Mais c’est, bien sûr, la première d’entre elles, celle des «Ultimes», qui polarise toute l’attention et déterminera le champion absolu de cette traversée de l’Atlantique jusqu’à Pointe-à-Pitre. Le record de Loïck Peyron, vainqueur de la Route du Rhum en 2014 en seulement 7 jours, 15 heures et 8 minutes, pourrait même être pulvérisé par l’une de ces bêtes de course.
Géants des mers
Les «Ultimes» sont des multicoques d’une longueur supérieure ou égale à 60 pieds (18 mètres), sans limitation de taille. Cinq des six bateaux engagés mesurent plus de 100 pieds (30 mètres): ceux de Thomas Coville (Sodebo), François Gabart (Macif), Sébastien Josse (Groupe Edmond de Rothschild1), Francis Joyon (Idec) et Armel Le Cléac’h (Banque Populaire). L’exception est le Remade-Use it again, long de 75 pieds (23 mètres) et barré par Romain Pilliard qui ne s’élance pas pour la gagne, mais essentiellement pour promouvoir l’économie circulaire à travers sa performance.
Les cinq «géants» en lice pour la victoire volent tous au-dessus des flots grâce à des foils, ces «ailes» articulées qui permettent à la structure de se soulever littéralement et d’être ainsi «propulsée» dans les airs par la force des vents. C’est la vraie nouveauté et l’immense curiosité de cette Route du Rhum version 2018 car ces bateaux ne se sont jamais affrontés.

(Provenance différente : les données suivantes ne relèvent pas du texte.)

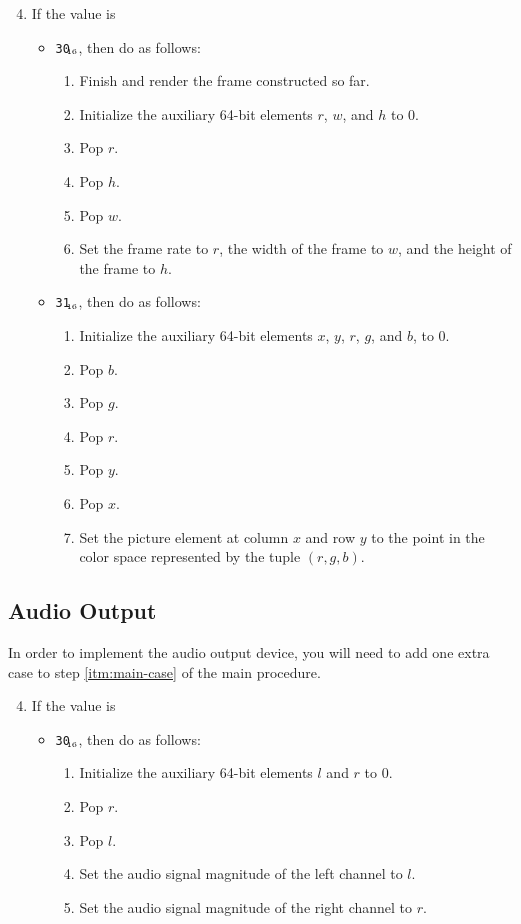 \documentclass[a4paper,12pt]{article}
\newcommand{\num}[1]{\texttt{#1}\xspace}
\newcommand{\hex}[1]{\num{#1}$_{\textup{\tiny\hskip-1ex 16}}$\xspace}
\newcommand{\op}[1]{#1}
\newcommand{\NEWFRAME}  [1]{\op{\hex{30}}}
\newcommand{\SETPIXEL}  [1]{\op{\hex{31}}}
\begin{document}
\begin{enumerate}
  \setcounter{enumi}{3}
\item If the value is
  \begin{itemize}
  \item \NEWFRAME{}, then do as follows:
    \begin{enumerate}
    \item Finish and render the frame constructed so far.
    \item Initialize the auxiliary 64-bit elements $r$, $w$, and $h$ to 0.
    \item Pop $r$.
    \item Pop $h$.
    \item Pop $w$.
    \item Set the frame rate to $r$, the width of the frame to $w$, and the height of the frame to $h$.
    \end{enumerate}
  \item \SETPIXEL{}, then do as follows:
    \begin{enumerate}
    \item Initialize the auxiliary 64-bit elements  $x$, $y$, $r$, $g$, and $b$, to 0.
    \item Pop $b$.
    \item Pop $g$.
    \item Pop $r$.
    \item Pop $y$.
    \item Pop $x$.
    \item Set the picture element at column $x$ and row $y$ to the point in the color space represented by the tuple $(r,g,b)$.
    \end{enumerate}
  \end{itemize}
\end{enumerate}

\subsection{Audio Output}

In order to implement the audio output device, you will need to add one extra case to step \ref{itm:main-case} of the main procedure.

\begin{enumerate}
  \setcounter{enumi}{3}
\item If the value is
  \begin{itemize}
  \item \NEWFRAME{}, then do as follows:
    \begin{enumerate}
    \item Initialize the auxiliary 64-bit elements  $l$ and $r$ to 0.
    \item Pop $r$.
    \item Pop $l$.
    \item Set the audio signal magnitude of the left channel to $l$.
    \item Set the audio signal magnitude of the right channel to $r$.
    \end{enumerate}
  \end{itemize}
\end{enumerate}
\end{document}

Au cours de ce sprint de quelques jours, cette technologie, de plus en plus éprouvée, devrait permettre d’exploser tous les temps de passage si la météo est favorable. «En vitesse de pointe, il est possible d’approcher les 50 noeuds, c’est-à-dire environ 90 km/h, note Sébastien Josse à la barre de Maxi Edmond de Rothschild (32 mètres de long, 23 de large). Mais comme cette course est une première pour ce type de bateau, tout le monde part plus ou moins dans l’inconnu en ne sachant pas trop à quoi s’attendre.»
Des bateaux «à ne pas mettre entre toutes les mains»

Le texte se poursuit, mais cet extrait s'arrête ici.